Hype-driven markets also punish discipline; diversification looks old-fashioned while valuation looks irrelevant. Contrarian thinking appears painfully naïve. The consensus crowd builds a cathedral instead of a Bloomberg terminal around a story, and questioning what’s been working becomes almost heretical. But investment history is blunt: when a sector’s vocabulary grows increasingly nebulous while its cash flows remain stubbornly normal, prices eventually reconnect with reality.

There is nothing wrong with optimism; the world can’t run on perpetual pessimism. But when optimism becomes prophecy, and prophecy becomes allocation, capital typically flows toward what sounds profound rather than what proves durable. AI will certainly produce some major winners and help reshape or upend various industries or roles therein, but it will not rewrite the laws of financial gravity.

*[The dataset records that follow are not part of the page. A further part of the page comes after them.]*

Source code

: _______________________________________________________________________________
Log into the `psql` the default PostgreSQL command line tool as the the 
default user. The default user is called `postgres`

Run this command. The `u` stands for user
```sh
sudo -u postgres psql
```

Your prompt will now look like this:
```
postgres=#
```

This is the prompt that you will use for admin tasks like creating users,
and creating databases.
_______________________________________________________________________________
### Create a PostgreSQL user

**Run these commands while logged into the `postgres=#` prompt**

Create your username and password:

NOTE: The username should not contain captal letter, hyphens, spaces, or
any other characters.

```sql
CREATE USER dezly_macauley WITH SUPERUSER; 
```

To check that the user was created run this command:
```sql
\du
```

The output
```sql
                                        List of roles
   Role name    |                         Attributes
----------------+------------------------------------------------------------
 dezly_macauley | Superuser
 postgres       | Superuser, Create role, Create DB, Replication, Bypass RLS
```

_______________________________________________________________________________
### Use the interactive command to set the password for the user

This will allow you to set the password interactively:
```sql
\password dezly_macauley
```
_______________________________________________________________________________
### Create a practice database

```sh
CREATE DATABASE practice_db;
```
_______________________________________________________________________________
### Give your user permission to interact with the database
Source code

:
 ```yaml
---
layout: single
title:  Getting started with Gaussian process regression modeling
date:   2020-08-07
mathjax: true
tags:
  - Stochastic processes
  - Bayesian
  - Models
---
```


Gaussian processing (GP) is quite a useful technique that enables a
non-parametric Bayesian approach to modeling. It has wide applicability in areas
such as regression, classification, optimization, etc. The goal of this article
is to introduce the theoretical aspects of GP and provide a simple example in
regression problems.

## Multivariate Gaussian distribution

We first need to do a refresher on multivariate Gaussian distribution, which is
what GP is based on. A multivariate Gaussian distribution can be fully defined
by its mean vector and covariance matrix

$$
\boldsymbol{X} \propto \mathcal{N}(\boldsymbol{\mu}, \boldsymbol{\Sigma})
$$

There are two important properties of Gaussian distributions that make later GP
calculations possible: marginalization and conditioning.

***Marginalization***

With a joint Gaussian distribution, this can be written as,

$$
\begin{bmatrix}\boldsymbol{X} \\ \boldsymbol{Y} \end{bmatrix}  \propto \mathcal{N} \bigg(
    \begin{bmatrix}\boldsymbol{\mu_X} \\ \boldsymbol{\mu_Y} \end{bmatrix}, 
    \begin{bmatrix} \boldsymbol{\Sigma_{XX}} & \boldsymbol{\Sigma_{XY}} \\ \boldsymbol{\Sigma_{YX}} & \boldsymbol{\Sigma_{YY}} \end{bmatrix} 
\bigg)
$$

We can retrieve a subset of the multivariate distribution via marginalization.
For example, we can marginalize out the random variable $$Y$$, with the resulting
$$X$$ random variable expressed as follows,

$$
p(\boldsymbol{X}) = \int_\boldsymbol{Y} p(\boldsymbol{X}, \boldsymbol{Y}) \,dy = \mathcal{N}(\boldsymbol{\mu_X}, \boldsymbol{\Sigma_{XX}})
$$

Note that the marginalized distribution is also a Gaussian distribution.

What the current moment demands is not cynicism but clarity. If the affective terminology around AI continues to expand unchecked, absorbing every hope, crisis, and speculative gambit into its orbit, investors risk anchoring their decisions to abstractions and self-serving promises rather than cash flows, competitive dynamics, or actual adoption.

A future shaped by AI might be brighter or darker than we expect; it might be a lot more or less revolutionary than many think. But whatever it becomes, it deserves more than superlative metaphors, blind faith, or divination. It deserves language that means something and well-reasoned, responsibly considered action, with capital deployed according to clear-eyed discipline, not starry-eyed devotion.

 

1 This refers to the rise of multi-manager hedge funds with very short time horizons, the increase in passive management, and the diminished role of fundamental investors focused on intermediate- to long-term corporate outcomes.